### What this task involves
Find the line containing "list [112, 362, 1151, 858]". Reproduce it and every line after it up to the end of the records, exactly as written.

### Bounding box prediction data
==============================

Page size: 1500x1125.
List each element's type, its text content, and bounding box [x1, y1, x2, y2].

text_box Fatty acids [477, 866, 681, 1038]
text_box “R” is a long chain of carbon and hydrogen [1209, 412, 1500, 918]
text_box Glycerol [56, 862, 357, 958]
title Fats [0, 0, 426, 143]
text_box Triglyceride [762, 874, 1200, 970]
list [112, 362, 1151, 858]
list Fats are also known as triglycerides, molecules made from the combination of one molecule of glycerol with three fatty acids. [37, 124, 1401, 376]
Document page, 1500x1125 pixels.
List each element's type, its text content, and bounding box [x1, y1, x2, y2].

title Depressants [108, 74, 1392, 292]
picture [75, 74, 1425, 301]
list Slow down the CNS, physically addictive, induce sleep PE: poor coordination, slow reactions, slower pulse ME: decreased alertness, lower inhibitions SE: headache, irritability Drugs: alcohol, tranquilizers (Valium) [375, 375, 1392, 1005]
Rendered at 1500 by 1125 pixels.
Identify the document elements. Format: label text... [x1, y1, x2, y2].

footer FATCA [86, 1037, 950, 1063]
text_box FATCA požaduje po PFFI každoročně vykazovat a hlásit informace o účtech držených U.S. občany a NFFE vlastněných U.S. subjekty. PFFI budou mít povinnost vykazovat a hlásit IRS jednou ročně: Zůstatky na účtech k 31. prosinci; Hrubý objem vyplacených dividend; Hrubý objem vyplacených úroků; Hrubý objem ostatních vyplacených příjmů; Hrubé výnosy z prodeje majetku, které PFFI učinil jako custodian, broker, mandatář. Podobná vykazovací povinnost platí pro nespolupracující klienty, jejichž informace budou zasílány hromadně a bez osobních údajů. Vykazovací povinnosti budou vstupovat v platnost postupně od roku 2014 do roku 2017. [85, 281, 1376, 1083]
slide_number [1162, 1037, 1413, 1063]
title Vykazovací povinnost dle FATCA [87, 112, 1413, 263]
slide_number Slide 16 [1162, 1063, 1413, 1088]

==============================

### Task solution
list [112, 362, 1151, 858]
list Fats are also known as triglycerides, molecules made from the combination of one molecule of glycerol with three fatty acids. [37, 124, 1401, 376]
Document page, 1500x1125 pixels.
List each element's type, its text content, and bounding box [x1, y1, x2, y2].

title Depressants [108, 74, 1392, 292]
picture [75, 74, 1425, 301]
list Slow down the CNS, physically addictive, induce sleep PE: poor coordination, slow reactions, slower pulse ME: decreased alertness, lower inhibitions SE: headache, irritability Drugs: alcohol, tranquilizers (Valium) [375, 375, 1392, 1005]
Rendered at 1500 by 1125 pixels.
Identify the document elements. Format: label text... [x1, y1, x2, y2].

footer FATCA [86, 1037, 950, 1063]
text_box FATCA požaduje po PFFI každoročně vykazovat a hlásit informace o účtech držených U.S. občany a NFFE vlastněných U.S. subjekty. PFFI budou mít povinnost vykazovat a hlásit IRS jednou ročně: Zůstatky na účtech k 31. prosinci; Hrubý objem vyplacených dividend; Hrubý objem vyplacených úroků; Hrubý objem ostatních vyplacených příjmů; Hrubé výnosy z prodeje majetku, které PFFI učinil jako custodian, broker, mandatář. Podobná vykazovací povinnost platí pro nespolupracující klienty, jejichž informace budou zasílány hromadně a bez osobních údajů. Vykazovací povinnosti budou vstupovat v platnost postupně od roku 2014 do roku 2017. [85, 281, 1376, 1083]
slide_number [1162, 1037, 1413, 1063]
title Vykazovací povinnost dle FATCA [87, 112, 1413, 263]
slide_number Slide 16 [1162, 1063, 1413, 1088]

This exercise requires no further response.